(Tasks to carry out):
A. Reproduce word for word the part of the Chicago grain trade article below, from "ROUSE SIMMONS and" up to and including "Chicago’s back door.".
B. Resume the article below on Chicago's grain shipping and the Rouse Simmons, continuing after its last sentence.

(Text extract):
ROUSE SIMMONS and the Port of Chicago – Winter 1987

The Great Lakes… 84% of the continent’s fresh water… a different story in every drop.

By Theodore S. Charrney

On the eve of the Civil War, Chicago was already the largest grain shipping center in the country, having displaced New Orleans through the opening of the Illinois and Michigan Canal. That waterway became a feeder for the Great Lakes and 500 ships were employed in the grain trade. These cargoes sailed east to Black Rock above Buffalo, at the head of the Erie Canal to feed the eastern seaboard. Grain bound for export to Europe went to the Canadian railheads in Georgian Bay at Goderich and Kincardine as well as Sarnia on Lake Huron. The grain shipments continued to multiply with the growth of the breadbasket at Chicago’s back door.

(Data section):
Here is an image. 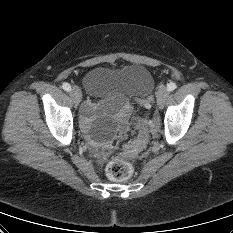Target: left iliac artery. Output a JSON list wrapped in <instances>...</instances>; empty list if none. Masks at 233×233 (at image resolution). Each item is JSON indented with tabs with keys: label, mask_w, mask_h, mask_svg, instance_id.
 Wrapping results in <instances>:
<instances>
[{
	"label": "left iliac artery",
	"mask_w": 233,
	"mask_h": 233,
	"mask_svg": "<svg viewBox=\"0 0 233 233\" xmlns=\"http://www.w3.org/2000/svg\"><path fill=\"white\" fill-rule=\"evenodd\" d=\"M176 83H174V82H171V83H169L168 85H167V89H168V91H173V90H175L176 89Z\"/></svg>",
	"instance_id": "1"
}]
</instances>
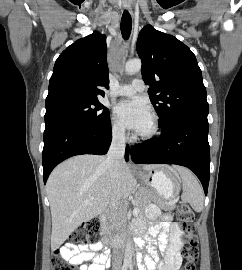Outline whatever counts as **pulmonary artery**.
I'll list each match as a JSON object with an SVG mask.
<instances>
[{"label": "pulmonary artery", "instance_id": "e3ab8cb5", "mask_svg": "<svg viewBox=\"0 0 242 270\" xmlns=\"http://www.w3.org/2000/svg\"><path fill=\"white\" fill-rule=\"evenodd\" d=\"M145 88L144 81L142 79H134L131 84L119 86L114 94L118 96H130L137 92L143 91Z\"/></svg>", "mask_w": 242, "mask_h": 270}]
</instances>
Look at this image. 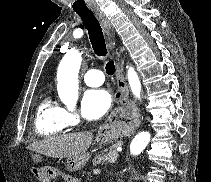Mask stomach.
Wrapping results in <instances>:
<instances>
[{
	"label": "stomach",
	"mask_w": 211,
	"mask_h": 182,
	"mask_svg": "<svg viewBox=\"0 0 211 182\" xmlns=\"http://www.w3.org/2000/svg\"><path fill=\"white\" fill-rule=\"evenodd\" d=\"M118 135H119V132L112 129L102 131L97 135L95 139V143L98 145L107 144L113 141ZM33 158L35 160L40 159V157L37 155L33 156ZM88 159H89V153H83L74 157L67 158L66 168L70 172L78 171L85 166Z\"/></svg>",
	"instance_id": "obj_1"
}]
</instances>
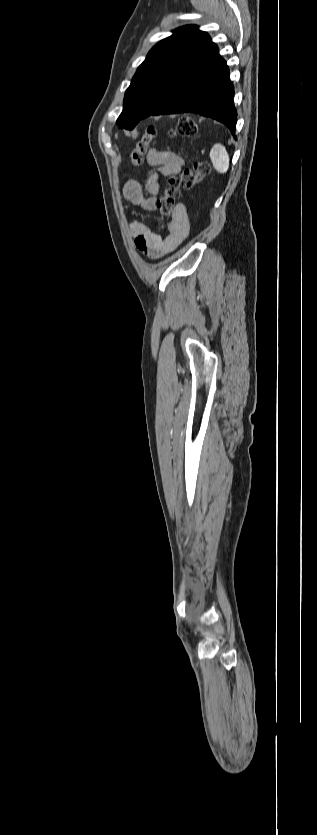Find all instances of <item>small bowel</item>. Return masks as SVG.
Returning a JSON list of instances; mask_svg holds the SVG:
<instances>
[{"label": "small bowel", "mask_w": 317, "mask_h": 835, "mask_svg": "<svg viewBox=\"0 0 317 835\" xmlns=\"http://www.w3.org/2000/svg\"><path fill=\"white\" fill-rule=\"evenodd\" d=\"M146 160L152 170L144 185L127 180L123 185L122 194L131 204L145 211H154L157 207V196L161 191L162 177L177 176L184 166V160L175 153H163L158 149H151ZM129 229L136 248L147 258L158 259L175 250L183 242L189 232V223L185 208L180 206L176 209L165 236L155 233L140 221H131Z\"/></svg>", "instance_id": "c3829d8e"}]
</instances>
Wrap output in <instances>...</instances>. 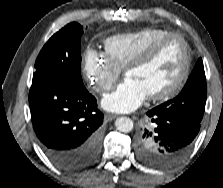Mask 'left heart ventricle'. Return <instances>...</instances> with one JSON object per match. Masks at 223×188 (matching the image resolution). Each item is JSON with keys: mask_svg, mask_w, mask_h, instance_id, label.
Returning a JSON list of instances; mask_svg holds the SVG:
<instances>
[{"mask_svg": "<svg viewBox=\"0 0 223 188\" xmlns=\"http://www.w3.org/2000/svg\"><path fill=\"white\" fill-rule=\"evenodd\" d=\"M184 48L177 38L166 41L143 65L130 70L126 76L135 80L147 96L168 88L177 78L183 63Z\"/></svg>", "mask_w": 223, "mask_h": 188, "instance_id": "obj_1", "label": "left heart ventricle"}]
</instances>
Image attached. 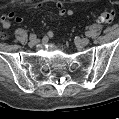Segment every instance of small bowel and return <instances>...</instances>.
I'll return each mask as SVG.
<instances>
[{
	"instance_id": "obj_1",
	"label": "small bowel",
	"mask_w": 119,
	"mask_h": 119,
	"mask_svg": "<svg viewBox=\"0 0 119 119\" xmlns=\"http://www.w3.org/2000/svg\"><path fill=\"white\" fill-rule=\"evenodd\" d=\"M43 5H44V3H42V2L36 3L32 6V8H34V9L41 8V7H43ZM54 5H55V7L58 11V14L60 16H71L73 14V11L71 9L66 8V6L60 1L55 2ZM10 19H14L16 22L22 21L21 16L15 15L12 12L5 13L1 17V23H2L3 28L8 29L11 26ZM48 35H49V37H52L53 34H52V32H49Z\"/></svg>"
}]
</instances>
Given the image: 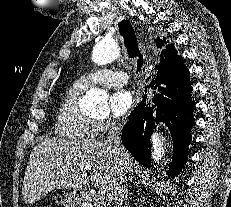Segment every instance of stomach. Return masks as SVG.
Returning a JSON list of instances; mask_svg holds the SVG:
<instances>
[{
  "instance_id": "0dacf381",
  "label": "stomach",
  "mask_w": 231,
  "mask_h": 207,
  "mask_svg": "<svg viewBox=\"0 0 231 207\" xmlns=\"http://www.w3.org/2000/svg\"><path fill=\"white\" fill-rule=\"evenodd\" d=\"M60 202L63 205V207H77L80 204L81 199L79 193L77 191H73L70 193H64L61 196Z\"/></svg>"
}]
</instances>
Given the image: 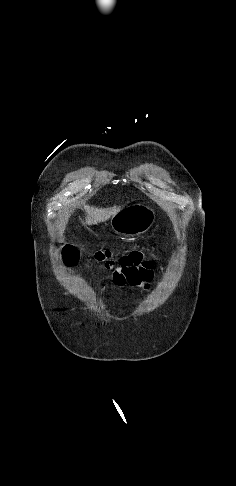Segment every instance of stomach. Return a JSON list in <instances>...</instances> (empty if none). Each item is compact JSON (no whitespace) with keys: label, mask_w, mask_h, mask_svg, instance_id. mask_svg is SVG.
Here are the masks:
<instances>
[{"label":"stomach","mask_w":236,"mask_h":486,"mask_svg":"<svg viewBox=\"0 0 236 486\" xmlns=\"http://www.w3.org/2000/svg\"><path fill=\"white\" fill-rule=\"evenodd\" d=\"M156 213L150 206L134 204L119 210L110 220L113 231L125 236L145 233L154 223Z\"/></svg>","instance_id":"obj_1"}]
</instances>
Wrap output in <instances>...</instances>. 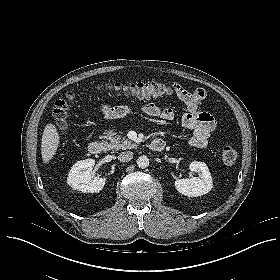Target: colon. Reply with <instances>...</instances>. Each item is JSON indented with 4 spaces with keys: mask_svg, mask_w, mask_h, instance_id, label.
I'll list each match as a JSON object with an SVG mask.
<instances>
[{
    "mask_svg": "<svg viewBox=\"0 0 280 280\" xmlns=\"http://www.w3.org/2000/svg\"><path fill=\"white\" fill-rule=\"evenodd\" d=\"M170 92L162 82L157 80L136 83L105 82L99 83L94 89L88 90L82 94L70 92L65 98L59 99L53 106V117L57 128L61 134L65 132L70 121L71 106L78 98H91L94 96L123 95L126 97H136L146 99L150 97L164 96ZM127 112L130 111L128 105H124ZM222 162L227 165H233L237 160V151L233 147H225L221 154Z\"/></svg>",
    "mask_w": 280,
    "mask_h": 280,
    "instance_id": "1",
    "label": "colon"
}]
</instances>
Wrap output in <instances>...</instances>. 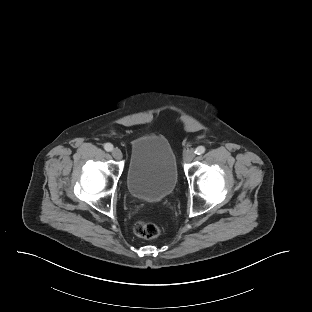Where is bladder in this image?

(Final results):
A.
ROUSE SIMMONS and the Port of Chicago – Winter 1987

The Great Lakes… 84% of the continent’s fresh water… a different story in every drop.

By Theodore S. Charrney

On the eve of the Civil War, Chicago was already the largest grain shipping center in the country, having displaced New Orleans through the opening of the Illinois and Michigan Canal. That waterway became a feeder for the Great Lakes and 500 ships were employed in the grain trade. These cargoes sailed east to Black Rock above Buffalo, at the head of the Erie Canal to feed the eastern seaboard. Grain bound for export to Europe went to the Canadian railheads in Georgian Bay at Goderich and Kincardine as well as Sarnia on Lake Huron. The grain shipments continued to multiply with the growth of the breadbasket at Chicago’s back door.

B.
Over in Michigan’s dual peninsulas the greatest lumber operations in our then history were taking place. So intensive was this activity that by 1862 Chicago displaced Bangor, Maine as the world’s greatest lumber receiving and re-shipping center. The forests of Michigan covered 95% of the state’s area and were then believed inexhaustible, a fact later disproved.

Thus, in mid-nineteenth century the Great Lakes area saw an immense fleet of sailing vessels built to carry the cereals and lumber.

From April until December, during the sailing season, each newspaper published a Marine Intelligence column listing arrivals and departures and all the information pertinent to the lake faring gentry. In these columns could be found the news and activities of the ship builders, vessel owners, sailing masters, port authorities, coast guard, tugboat companies. bridge-tenders and all other floating interests. Yet, to follow the career of a ship from the laying of its keel in the shipyard to its final abandonment or disaster, one must consult thousands of newspapers to trace her wandering. In this manner the forty-four year career of the Rouse Simmons was brought together. It was only one of 2000 ships of sail but it was built in the days of the state of its most advanced art and sailed well into the sunset era of the schooner fleet.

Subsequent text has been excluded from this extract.